In recent years, doctors have continued to push the limits of what they thought cardiac patients could do, opting for high-intensity interval training over more moderate exercise, said Ray Squires, program director of cardiac health and rehabilitation at Mayo Clinic.
During high-intensity interval training, or HIIT, people push themselves for brief intervals -- from 30 seconds to a few minutes -- followed by a longer periods of lower-intensity exercise.
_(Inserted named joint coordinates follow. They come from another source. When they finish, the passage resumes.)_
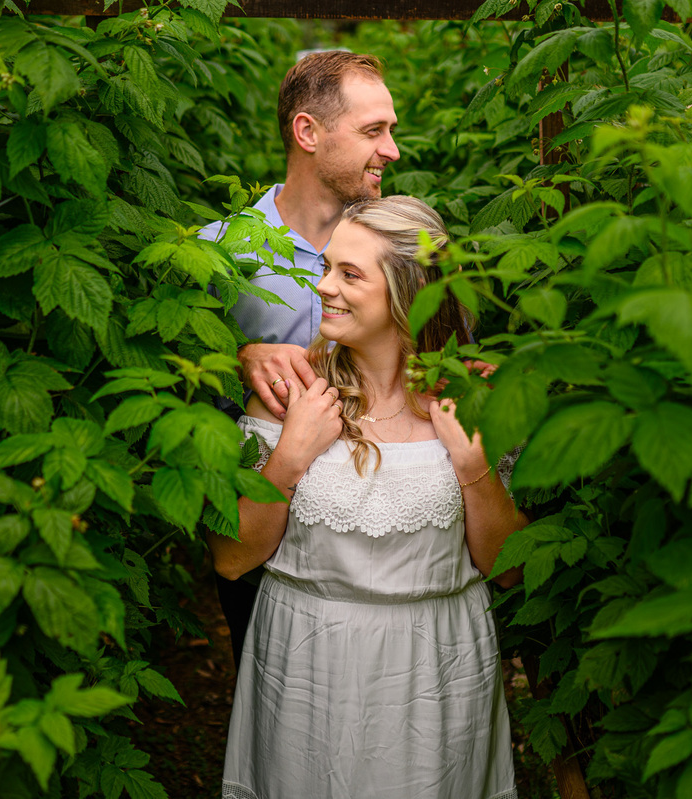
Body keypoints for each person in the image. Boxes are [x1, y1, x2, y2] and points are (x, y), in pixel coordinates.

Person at [211, 197, 526, 799]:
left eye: (349, 274)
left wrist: (473, 467)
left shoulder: (471, 400)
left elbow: (509, 571)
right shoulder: (291, 394)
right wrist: (290, 458)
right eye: (328, 267)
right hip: (308, 661)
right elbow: (231, 557)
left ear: (409, 290)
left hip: (436, 666)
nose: (323, 287)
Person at [205, 50, 401, 666]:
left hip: (380, 542)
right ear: (308, 132)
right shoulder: (219, 257)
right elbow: (170, 389)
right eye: (374, 131)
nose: (392, 150)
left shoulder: (406, 247)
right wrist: (234, 355)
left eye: (391, 130)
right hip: (261, 537)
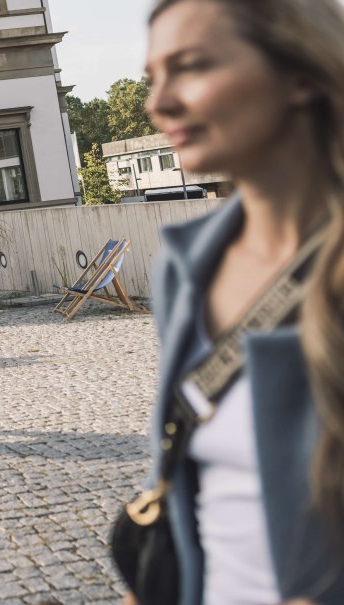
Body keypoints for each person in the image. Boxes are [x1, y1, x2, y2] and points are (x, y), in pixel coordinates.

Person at [128, 1, 344, 603]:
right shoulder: (185, 265)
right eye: (152, 78)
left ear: (300, 73)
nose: (158, 102)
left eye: (190, 67)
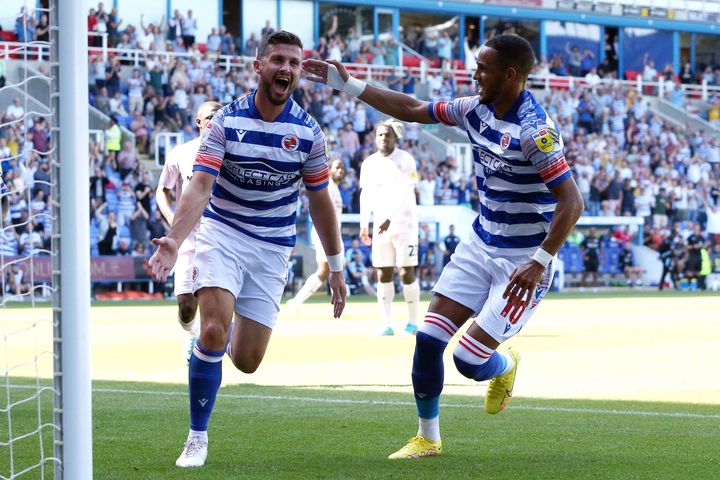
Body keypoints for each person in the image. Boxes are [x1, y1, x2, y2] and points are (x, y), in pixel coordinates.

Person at [303, 34, 583, 459]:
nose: (475, 74)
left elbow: (572, 201)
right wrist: (351, 85)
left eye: (483, 68)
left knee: (469, 361)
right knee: (429, 339)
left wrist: (541, 261)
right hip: (479, 243)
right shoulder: (474, 109)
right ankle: (427, 437)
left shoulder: (534, 132)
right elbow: (413, 109)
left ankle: (505, 366)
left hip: (522, 262)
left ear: (510, 75)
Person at [149, 31, 347, 468]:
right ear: (258, 66)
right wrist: (175, 240)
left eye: (294, 63)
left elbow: (320, 201)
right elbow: (199, 186)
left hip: (272, 246)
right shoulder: (225, 123)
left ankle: (203, 350)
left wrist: (335, 266)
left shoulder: (309, 133)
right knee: (215, 330)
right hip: (221, 234)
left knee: (247, 361)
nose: (287, 69)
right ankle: (196, 438)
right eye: (278, 60)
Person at [156, 101, 222, 363]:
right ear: (199, 122)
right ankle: (192, 331)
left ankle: (209, 345)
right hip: (187, 238)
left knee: (217, 300)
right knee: (185, 306)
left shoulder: (233, 153)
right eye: (210, 117)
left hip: (220, 235)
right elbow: (162, 191)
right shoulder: (181, 153)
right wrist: (174, 222)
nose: (215, 120)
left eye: (220, 116)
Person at [359, 120, 420, 336]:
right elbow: (365, 195)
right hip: (380, 227)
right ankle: (386, 324)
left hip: (405, 225)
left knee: (406, 272)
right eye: (380, 135)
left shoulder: (407, 160)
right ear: (375, 138)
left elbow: (407, 192)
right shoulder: (368, 164)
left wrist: (389, 218)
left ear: (396, 137)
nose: (384, 138)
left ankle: (413, 322)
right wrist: (364, 223)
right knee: (382, 273)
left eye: (388, 135)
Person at [286, 159, 346, 310]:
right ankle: (295, 302)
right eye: (337, 167)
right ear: (330, 170)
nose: (340, 170)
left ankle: (297, 302)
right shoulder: (327, 186)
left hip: (334, 234)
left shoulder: (335, 188)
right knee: (324, 270)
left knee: (329, 270)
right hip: (324, 234)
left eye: (342, 168)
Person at [580, 227, 602, 292]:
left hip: (595, 258)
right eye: (591, 231)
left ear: (595, 232)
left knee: (595, 273)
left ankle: (595, 288)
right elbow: (582, 248)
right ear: (589, 231)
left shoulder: (597, 239)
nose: (592, 232)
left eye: (593, 231)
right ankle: (582, 287)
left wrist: (601, 257)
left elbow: (601, 248)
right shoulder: (586, 239)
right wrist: (584, 256)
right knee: (585, 273)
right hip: (588, 258)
In 2009, Mayo Clinic began recommending HIIT to people who had been diagnosed with heart attack or heart failure.
"I don't know if there was anybody else doing it in the United States" at the time, Squires said.
At Mayo, Squires and his team only initiate HIIT once their patients can do 20 minutes of moderate exercise, which may include brisk walking or even mowing the lawn.
High-intensity training has many different "flavors," Squires said, which can depend on the age of the patient, their fitness level, the nature of their heart problem and other medical conditions, like arthritis, that might make certain exercises more difficult. There is no one way to do HIIT, he said.
Patients are often scared to push their hearts soon after a heart attack, Squires said, but most trust their doctors enough to try. Among the several thousand patients who have gone through Mayo's 36-week program, "we have never seen a single event during HIIT," he said.
Patients are more at risk for a physical injury than another heart attack, he added.
In one study, researchers in the Netherlands recorded only two fatal cardiac arrests over 46,000 hours of supervised high-intensity exercise. These cases were so few that they were unable to find a difference between that and moderate exercise; the authors concluded that the benefits of HIIT outweighed the risks.
Some studies suggest that high-intensity exercise might actually be better for cardiac patients than moderate-intensity exercise, nearly doubling their cardiorespiratory fitness according to one analysis.
"HIIT is not new," said Squires. "It's been used by athletes probably since the beginning of time."
The first studies on HIIT in cardiac patients occurred in the late '70s, but they were largely ignored, said Squires, even though they demonstrated "dramatic improvements" in many of these patients.
But the trend caught on among rehab centers and exercise enthusiasts alike. The American College of Sports Medicine listed HIIT as the No. 3 fitness trend for 2017. Gymgoers are increasingly looking to short, intense workouts as a way to pack the benefits of exercise into a shorter session.
This contrasts with expert recommendations that people get 30 minutes of moderate exercise five times a week.
"Some people just don't have the time," said Kim. "Some people just want to push themselves harder."
But the science is still emerging, said Kim. For patients with an injured heart, it can be crucial to discuss their goals and fears with a cardiologist and personalize their exercise plan, he said.
"In the field of sports cardiology, we still have a lot of limitations between what we know and what we don't know."
The benefits of cardiac rehab may be limited less by emerging science, and more by who has access to it.
A study released earlier this month added to findings that women and black patients are less likely to be referred to cardiac rehab than their male and white counterparts. Those with insurance coverage are three times more likely to be referred to cardiac rehab, according to another study.
But despite the high-tech tools and education that people can access in these programs, they aren't a hard requirement for exercising after a heart problem, said Kim.
"The benefits of exercise are as tried and true as anything we know about," Kim said, "whether you have the technology or not."
Ironman triathlete Rick Murphy has been following Kim's orders; with 18 months of rehab under his belt, he has only two more to go.
Murphy has already signed up for a triathlon in May. He said that his experience inspired people close to him to get checked out, as well.
"I had a lot of friends who couldn't believe that this actually happened to me after what I've been doing," said Murphy. "It rocked a lot of people's world."